Fast, predictable data tier for developers

As pointed out in my previous blog, table-stakes enterprise storage features such as replication, compression, and de-duplication are now provided for by the cloud native data tier. This is my first unlearning. Now, I’ll explore some of the asks from the data tier to the storage layer. The one which I want to cover in this post is providing fast and predictable I/O access. What does this mean?

In talking to quite a few customers and application developers, user attention span is a key priority when designing a user facing app. How many customers/queries/logins/search requests/ads served etc. must the app sustain? Let’s assume an attention span of two seconds:

90 percentile ——> 95 percentile ——> 99 percentile ——> 99.99 percentile

Basically the buckets defined above mean that 90% of requests are handled under two seconds; 95% of requests are handled under two seconds and similarly 99% requests. If app responsiveness relative to attention span equates to profitability, each bucket can represent an order-of-magnitude higher profitability.

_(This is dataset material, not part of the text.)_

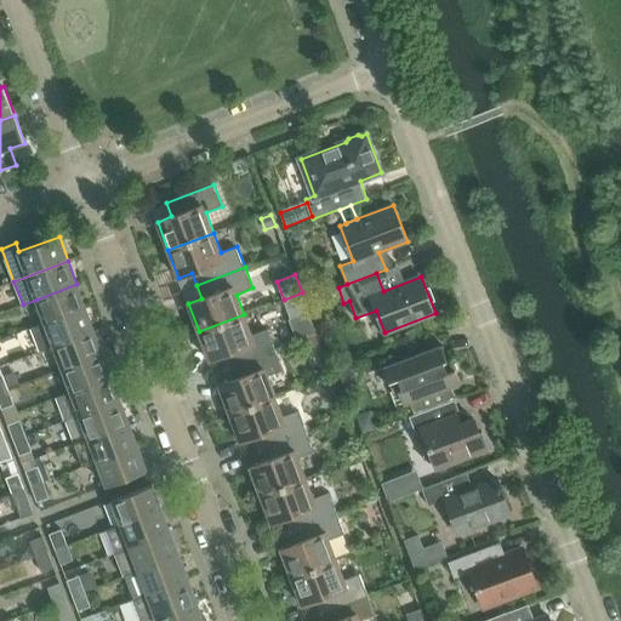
[(45,323),(86,307),(77,284),(36,300),(45,323)]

Therefore, one asks how a storage sub-system can help achieve app responsiveness? What about under a dynamic workload?

Storage quality-of-service is increasingly becoming important, especially predictable latencies. Averages (50 percentile) for these metrics can be deceiving!

Storage unlearning #2: quoting storage latency in terms of averages is a NON starter.

Don’t get me wrong; studying average latencies can be very useful to see what is happening with the workload. As you exceed the limits of a resource such as storage, average latencies invariably increase. An increasing average, therefore, is a leading indicator of reaching a resource limit.

nice blog from Nimble Storage describes a different aspect of I/O, namely average I/O size. The basic point is that quoting average I/O size can be deceiving: I/O size for most workloads studied by Nimble Insights is actually bi-modal. The Lesson is that if an application issues one 4k sized I/O; and one 128k sized I/O; it does not mean that the average I/O size the application issues is 64k !

In later posts I’ll address the causes of non-deterministic storage performance.